Avec les noirs, Gervais est opposé à L. Lalouette (1350) qui joue une Bird. La position est égale mais la situation au centre est tendue. Gervais rate l'occasion de prendre l'avantage en pénétrant sur la colonne ç. Peu après, en se précipitant, les blancs perdent un pion au centre et doivent y défendre un pion isolé. La différence est faite. L'échange des pièces lourdes amène une finale gagnante pour les noirs.



Grille après ronde 9


Emmanuelle totalise 5,5 points avec une perf à 1794. Elle se classe 54ème et obtient le 1er prix féminin (300 €)
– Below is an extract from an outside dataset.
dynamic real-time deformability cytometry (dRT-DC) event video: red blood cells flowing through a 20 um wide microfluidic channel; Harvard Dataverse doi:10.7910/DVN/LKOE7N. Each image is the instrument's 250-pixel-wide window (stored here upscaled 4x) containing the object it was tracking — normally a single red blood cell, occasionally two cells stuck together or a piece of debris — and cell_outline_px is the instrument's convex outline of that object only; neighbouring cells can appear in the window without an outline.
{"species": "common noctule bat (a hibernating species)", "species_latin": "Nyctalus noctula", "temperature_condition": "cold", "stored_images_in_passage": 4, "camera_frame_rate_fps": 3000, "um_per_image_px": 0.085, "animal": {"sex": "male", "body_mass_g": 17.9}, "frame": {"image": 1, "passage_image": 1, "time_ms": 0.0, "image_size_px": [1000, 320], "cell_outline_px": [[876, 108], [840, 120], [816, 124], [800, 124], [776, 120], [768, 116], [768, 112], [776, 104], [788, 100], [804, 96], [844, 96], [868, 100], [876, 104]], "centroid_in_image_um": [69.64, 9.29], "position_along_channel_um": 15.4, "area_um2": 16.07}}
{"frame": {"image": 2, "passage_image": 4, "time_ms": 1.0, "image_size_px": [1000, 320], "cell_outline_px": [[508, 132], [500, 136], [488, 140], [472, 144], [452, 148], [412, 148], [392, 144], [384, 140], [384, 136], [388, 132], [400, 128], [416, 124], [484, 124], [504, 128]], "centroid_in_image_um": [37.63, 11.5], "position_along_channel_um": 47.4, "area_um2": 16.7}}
Gervais prend la 81ème place avec 5 points et une perf à 1701.

Côté points Fide, nos deux Tours infernales sont perdantes, Emmanuelle -3,4 et Gervais -1

 

C'est le GM Jean-Marc Degraeve qui remporte le tournoi avec 8 points.

5 joueurs pointent ensuite avec 7 points dont notre ami John Cappon qui remporte un bon prix au général.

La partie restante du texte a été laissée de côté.